::: Data provided
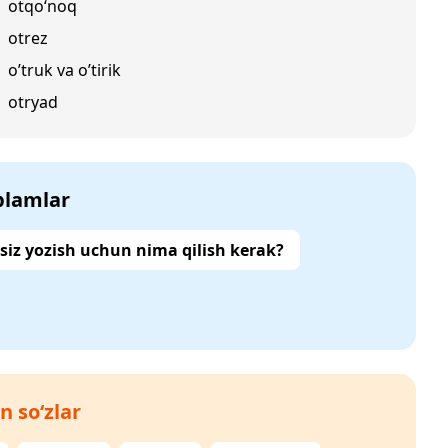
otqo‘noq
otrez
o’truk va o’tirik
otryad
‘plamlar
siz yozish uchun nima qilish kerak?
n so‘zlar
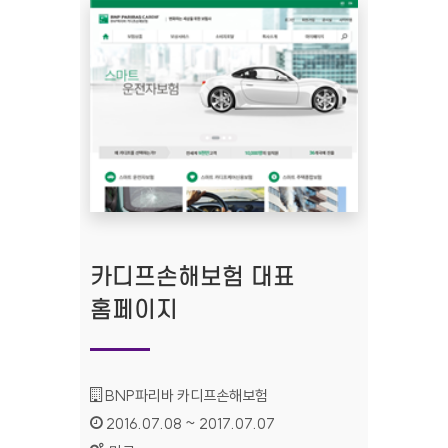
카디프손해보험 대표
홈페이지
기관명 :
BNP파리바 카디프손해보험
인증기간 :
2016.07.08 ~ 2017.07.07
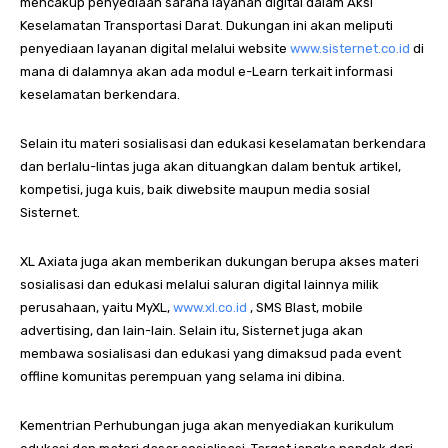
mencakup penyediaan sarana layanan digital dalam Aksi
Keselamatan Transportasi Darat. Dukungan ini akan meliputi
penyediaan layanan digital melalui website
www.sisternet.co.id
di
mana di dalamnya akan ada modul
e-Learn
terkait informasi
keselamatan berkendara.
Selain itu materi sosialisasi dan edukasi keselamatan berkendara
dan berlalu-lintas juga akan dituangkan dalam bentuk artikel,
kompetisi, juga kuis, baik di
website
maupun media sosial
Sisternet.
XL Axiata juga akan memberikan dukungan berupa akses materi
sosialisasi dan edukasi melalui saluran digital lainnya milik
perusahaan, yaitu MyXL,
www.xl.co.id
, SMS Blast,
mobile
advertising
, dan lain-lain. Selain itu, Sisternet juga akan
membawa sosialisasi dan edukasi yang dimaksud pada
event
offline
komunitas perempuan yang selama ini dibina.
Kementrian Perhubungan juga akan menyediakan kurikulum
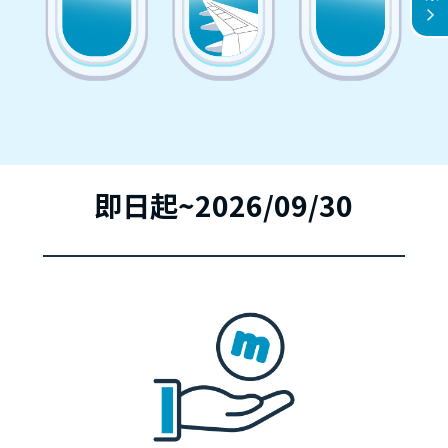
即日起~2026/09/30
::::::
::: Data provided
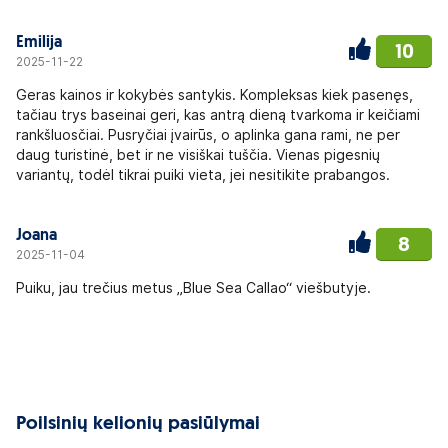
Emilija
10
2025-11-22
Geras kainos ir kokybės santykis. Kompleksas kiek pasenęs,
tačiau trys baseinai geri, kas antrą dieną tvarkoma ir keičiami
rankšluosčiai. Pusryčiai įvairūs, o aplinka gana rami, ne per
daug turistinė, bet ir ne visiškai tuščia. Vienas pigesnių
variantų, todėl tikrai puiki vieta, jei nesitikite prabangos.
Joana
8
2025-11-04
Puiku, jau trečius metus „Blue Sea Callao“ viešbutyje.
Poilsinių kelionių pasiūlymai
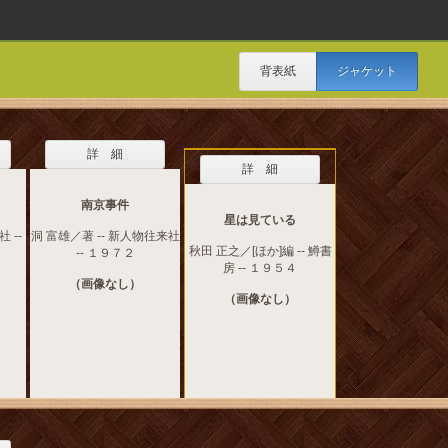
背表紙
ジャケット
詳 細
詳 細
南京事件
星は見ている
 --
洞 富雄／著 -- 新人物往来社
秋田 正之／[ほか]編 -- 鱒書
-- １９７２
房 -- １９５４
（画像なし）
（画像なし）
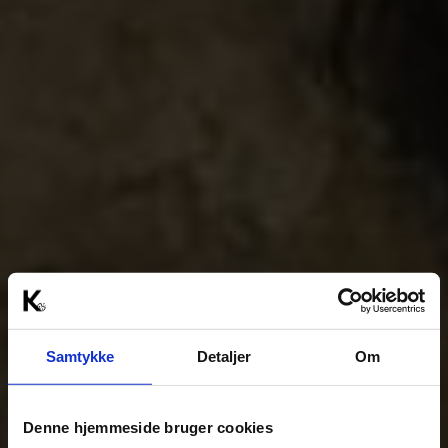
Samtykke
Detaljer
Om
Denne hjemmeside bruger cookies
::::::
Work required:
For the word "melalui", find all matching lines in the entries above and copy them out.

Problem solution:
penyediaan layanan digital melalui website
sosialisasi dan edukasi melalui saluran digital lainnya milik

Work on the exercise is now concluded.